[Text passage Boundary: Start]

The Foundation for Angelman Syndrome Therapeutics (FAST) is an all volunteer organization dedicated to finding a cure for Angelman Syndrome.
A few weeks ago, Golden Globe winning actor Colin Farrell discussed Angelman Syndrome and his support of FAST on Late Show with David Letterman. The actor revealed that one of his sons has been diagnosed with Angelman Syndrome.
He asked viewers to support FAST and talked about the opportunity to secure research funding money through the Vivent Gives Back Project.
Click here or on the banner above to vote for FAST. Vote today and everyday until August 27th. For help or questions on voting, click here.
Lily has a smile that is infectious. It’s big and bright and totally pure. Her laugh is amazing. She makes the people around her smile and laugh with her. Lily has red hair, big blue eyes, and skin so pale she is practically translucent. She looks like an angel, and she is. Lily hasAngelman Syndrome.Angelman Syndrome (or AS) is a neurodevelopmental disorder affecting approximately 1 in 15,000 births. Although the cause of AS is known, there are currently no treatments available for this disorder
Lily was diagnosed with Angelman Syndrome at ten months old. She was diagnosed through genetic testing, after visiting multiple doctors because of reflux; physical therapists because of unmet milestones; and a general feeling of “something just isn’t right”.

[Text passage Boundary: End]

## Work task A
In the passage about Angelman Syndrome, list the features of Lily's appearance named in the sentence that begins "Lily has red hair".
## Work task B
Rewrite the paragraph of the Angelman Syndrome passage that begins "A few weeks ago" as a short bulleted list that keeps its main facts.
## Work task C
Proceed with the passage about Angelman Syndrome, starting after its final sentence.

[Supplied data Boundary: Start]

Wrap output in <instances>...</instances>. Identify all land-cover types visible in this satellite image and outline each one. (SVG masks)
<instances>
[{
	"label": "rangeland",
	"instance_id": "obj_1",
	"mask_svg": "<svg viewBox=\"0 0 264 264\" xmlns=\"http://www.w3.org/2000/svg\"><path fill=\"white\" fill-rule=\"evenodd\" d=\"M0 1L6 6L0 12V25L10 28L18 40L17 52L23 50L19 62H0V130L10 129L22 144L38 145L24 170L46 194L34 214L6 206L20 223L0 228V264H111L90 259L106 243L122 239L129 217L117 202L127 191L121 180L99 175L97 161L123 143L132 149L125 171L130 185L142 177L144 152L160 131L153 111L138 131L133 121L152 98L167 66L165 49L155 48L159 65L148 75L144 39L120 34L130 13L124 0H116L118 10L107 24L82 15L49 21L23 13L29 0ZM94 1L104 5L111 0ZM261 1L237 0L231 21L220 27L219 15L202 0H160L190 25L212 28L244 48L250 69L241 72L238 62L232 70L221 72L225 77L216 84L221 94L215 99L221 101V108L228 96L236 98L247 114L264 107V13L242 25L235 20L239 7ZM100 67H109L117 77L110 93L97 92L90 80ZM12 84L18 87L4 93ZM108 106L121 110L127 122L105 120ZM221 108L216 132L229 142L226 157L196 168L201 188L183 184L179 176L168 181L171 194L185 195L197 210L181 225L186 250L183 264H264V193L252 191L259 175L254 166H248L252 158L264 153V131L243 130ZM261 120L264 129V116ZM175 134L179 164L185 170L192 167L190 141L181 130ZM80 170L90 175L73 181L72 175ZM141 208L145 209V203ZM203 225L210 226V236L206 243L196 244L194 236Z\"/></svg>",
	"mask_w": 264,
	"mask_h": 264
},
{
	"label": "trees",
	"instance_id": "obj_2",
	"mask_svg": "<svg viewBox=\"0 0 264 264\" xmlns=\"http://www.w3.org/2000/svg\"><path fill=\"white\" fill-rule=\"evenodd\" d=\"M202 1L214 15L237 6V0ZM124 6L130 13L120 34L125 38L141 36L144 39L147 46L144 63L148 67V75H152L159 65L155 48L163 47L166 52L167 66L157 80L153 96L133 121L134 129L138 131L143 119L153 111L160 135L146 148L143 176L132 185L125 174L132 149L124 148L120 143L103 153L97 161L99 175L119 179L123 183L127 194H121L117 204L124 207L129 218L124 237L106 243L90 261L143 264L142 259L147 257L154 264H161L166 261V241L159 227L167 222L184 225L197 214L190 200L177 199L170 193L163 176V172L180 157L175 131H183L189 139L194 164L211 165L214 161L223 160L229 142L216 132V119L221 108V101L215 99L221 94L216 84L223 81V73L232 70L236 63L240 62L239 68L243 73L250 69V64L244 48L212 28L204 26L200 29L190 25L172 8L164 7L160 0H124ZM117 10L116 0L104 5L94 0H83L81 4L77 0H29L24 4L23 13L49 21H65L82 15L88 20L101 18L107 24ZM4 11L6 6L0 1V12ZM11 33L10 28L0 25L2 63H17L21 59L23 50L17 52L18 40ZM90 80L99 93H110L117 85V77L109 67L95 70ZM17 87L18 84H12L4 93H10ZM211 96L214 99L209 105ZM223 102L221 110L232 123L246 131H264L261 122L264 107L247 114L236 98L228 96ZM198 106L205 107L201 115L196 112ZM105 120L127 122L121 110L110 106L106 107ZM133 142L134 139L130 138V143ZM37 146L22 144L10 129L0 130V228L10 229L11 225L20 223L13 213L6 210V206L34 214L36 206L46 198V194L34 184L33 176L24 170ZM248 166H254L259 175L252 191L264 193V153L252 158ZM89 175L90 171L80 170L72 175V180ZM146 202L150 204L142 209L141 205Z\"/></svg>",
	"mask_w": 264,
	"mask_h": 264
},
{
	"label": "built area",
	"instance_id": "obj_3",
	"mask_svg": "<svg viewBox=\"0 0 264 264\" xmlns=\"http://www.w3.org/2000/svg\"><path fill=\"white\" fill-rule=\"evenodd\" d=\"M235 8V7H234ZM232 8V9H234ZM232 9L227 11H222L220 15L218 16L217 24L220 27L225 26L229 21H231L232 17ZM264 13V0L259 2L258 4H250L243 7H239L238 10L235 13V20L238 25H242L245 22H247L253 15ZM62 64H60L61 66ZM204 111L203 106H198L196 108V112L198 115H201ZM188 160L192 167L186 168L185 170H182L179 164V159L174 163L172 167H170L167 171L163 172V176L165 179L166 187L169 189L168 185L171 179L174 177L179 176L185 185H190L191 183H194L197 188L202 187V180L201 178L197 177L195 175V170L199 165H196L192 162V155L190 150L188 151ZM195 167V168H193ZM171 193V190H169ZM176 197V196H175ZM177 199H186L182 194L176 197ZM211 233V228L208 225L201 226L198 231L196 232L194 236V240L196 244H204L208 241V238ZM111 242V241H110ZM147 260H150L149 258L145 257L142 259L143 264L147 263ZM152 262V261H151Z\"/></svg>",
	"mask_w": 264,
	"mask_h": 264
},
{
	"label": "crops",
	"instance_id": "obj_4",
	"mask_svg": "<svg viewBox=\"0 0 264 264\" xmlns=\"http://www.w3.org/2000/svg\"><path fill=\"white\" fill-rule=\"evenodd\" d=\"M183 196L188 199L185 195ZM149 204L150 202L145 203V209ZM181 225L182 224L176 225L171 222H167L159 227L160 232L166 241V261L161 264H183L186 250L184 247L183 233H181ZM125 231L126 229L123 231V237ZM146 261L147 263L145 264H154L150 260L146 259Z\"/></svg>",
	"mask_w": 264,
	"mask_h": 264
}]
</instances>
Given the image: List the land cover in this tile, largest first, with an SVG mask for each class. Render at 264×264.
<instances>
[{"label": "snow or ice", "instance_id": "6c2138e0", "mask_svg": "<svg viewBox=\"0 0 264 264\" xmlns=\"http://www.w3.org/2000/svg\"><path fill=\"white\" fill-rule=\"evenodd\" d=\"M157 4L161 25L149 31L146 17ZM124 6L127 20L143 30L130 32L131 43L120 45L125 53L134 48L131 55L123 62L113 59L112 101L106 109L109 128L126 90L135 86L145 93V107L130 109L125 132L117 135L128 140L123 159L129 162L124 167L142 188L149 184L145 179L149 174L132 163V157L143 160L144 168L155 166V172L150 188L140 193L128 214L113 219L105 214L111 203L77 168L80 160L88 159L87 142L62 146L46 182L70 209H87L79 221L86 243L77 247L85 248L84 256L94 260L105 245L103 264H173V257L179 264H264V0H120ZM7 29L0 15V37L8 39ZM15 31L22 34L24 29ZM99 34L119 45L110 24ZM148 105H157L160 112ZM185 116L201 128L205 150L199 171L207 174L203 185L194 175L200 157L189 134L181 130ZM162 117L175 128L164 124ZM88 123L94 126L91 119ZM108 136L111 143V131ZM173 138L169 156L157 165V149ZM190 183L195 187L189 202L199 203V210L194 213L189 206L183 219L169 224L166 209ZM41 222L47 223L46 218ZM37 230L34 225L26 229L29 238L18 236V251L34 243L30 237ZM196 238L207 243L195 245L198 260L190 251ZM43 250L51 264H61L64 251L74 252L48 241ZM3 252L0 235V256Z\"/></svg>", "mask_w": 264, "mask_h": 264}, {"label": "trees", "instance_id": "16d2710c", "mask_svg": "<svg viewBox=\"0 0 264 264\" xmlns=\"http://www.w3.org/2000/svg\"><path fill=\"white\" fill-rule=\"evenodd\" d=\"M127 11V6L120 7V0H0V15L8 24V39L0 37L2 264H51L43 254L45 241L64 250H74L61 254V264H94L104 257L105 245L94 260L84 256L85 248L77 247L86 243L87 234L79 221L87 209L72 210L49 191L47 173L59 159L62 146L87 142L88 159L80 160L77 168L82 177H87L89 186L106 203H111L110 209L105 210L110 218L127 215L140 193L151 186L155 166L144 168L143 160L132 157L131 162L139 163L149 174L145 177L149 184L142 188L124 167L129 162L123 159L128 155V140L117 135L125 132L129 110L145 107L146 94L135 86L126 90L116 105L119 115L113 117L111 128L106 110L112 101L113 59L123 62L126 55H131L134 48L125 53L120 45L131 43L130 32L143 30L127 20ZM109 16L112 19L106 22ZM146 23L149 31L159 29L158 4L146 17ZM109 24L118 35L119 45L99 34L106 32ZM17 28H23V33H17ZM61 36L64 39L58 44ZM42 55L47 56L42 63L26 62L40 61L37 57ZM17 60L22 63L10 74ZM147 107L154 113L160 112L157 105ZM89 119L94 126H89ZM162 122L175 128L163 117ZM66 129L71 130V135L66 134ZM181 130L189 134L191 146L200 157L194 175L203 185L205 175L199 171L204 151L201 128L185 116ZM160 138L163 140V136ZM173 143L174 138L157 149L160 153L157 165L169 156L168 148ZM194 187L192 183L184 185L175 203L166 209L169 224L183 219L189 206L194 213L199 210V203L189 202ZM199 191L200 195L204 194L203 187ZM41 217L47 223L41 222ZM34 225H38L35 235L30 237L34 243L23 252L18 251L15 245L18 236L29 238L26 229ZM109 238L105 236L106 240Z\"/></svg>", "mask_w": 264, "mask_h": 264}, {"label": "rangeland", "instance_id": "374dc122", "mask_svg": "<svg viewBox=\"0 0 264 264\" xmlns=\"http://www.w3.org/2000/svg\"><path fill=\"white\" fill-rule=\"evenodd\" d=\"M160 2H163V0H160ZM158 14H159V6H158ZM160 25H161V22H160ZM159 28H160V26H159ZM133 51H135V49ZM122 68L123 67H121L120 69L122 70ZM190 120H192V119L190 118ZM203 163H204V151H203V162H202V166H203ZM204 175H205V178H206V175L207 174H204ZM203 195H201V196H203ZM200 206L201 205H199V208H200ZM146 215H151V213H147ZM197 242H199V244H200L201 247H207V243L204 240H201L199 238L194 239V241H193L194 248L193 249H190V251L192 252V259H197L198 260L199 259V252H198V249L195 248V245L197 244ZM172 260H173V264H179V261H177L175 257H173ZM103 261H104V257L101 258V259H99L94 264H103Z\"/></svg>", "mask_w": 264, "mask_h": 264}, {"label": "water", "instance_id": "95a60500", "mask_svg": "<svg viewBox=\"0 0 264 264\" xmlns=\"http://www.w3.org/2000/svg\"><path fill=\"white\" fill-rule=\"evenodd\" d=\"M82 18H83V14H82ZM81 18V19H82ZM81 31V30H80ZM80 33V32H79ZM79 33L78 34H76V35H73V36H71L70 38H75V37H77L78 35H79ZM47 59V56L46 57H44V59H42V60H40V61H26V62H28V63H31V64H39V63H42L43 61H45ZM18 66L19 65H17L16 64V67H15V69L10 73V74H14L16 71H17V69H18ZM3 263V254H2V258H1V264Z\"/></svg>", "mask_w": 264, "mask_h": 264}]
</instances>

[Supplied data Boundary: End]

## Output A
- Red hair
- Big blue eyes
- Skin so pale she is practically translucent

## Output B
- Colin Farrell, a Golden Globe-winning actor, appeared on Late Show with David Letterman a few weeks ago.
- He discussed Angelman Syndrome and his support of FAST.
- He revealed that one of his sons has been diagnosed with Angelman Syndrome.

## Output C
When your pregnant with your second child, of course everything will be perfect. Just like the first time. Plans are made. Everyone is excited. Big sister, Hannah, has such plans for the new baby. Hannah has decided that they will be best friends, become veterinarians together, and raise their families together. Pregnancy, labor and delivery are all fine. It’s the after that’s not.
When you have a baby, there is no ceiling. The sky is the limit. Everything and anything is a possibility. After a diagnosis like Angelman Syndrome, you have to rethink your lifestyle, your life plans, your everything. I went through a mourning period. I mourned for the fact Lily would never get married, never have babies. I mourned for the fact that life would be harder for her. She would have to struggle to do the simplest tasks. I was so sad for Hannah, that her dreams for her sister would not come true. Amazingly, she told me, at the age of six, that it was alright if Lily couldn’t become a vet. Lily would live with her, and she, Hannah, would take care of Lily. I’ve discovered over time, that, you have these dreams and hopes, but they are flexible. They are ever changing. I was sad and heartbroken, but Lily was happy and loved. She helped fix me.
Lily will be six in August, and we are at the five year anniversary of our diagnosis. I say “our” because we are a unit. My husband, Adrian, my eleven year old, Hannah, myself and Lily. Having a marriage is hard already. Throw in a child with a disability, the fact that I had to quit my job so we are down to one income and the craziness of everyday life; it’s sometimes hard to keep our “unit” in working order. A sense of humor is a must. If you’re not laughing you’re crying. Sometimes we do both at the same time.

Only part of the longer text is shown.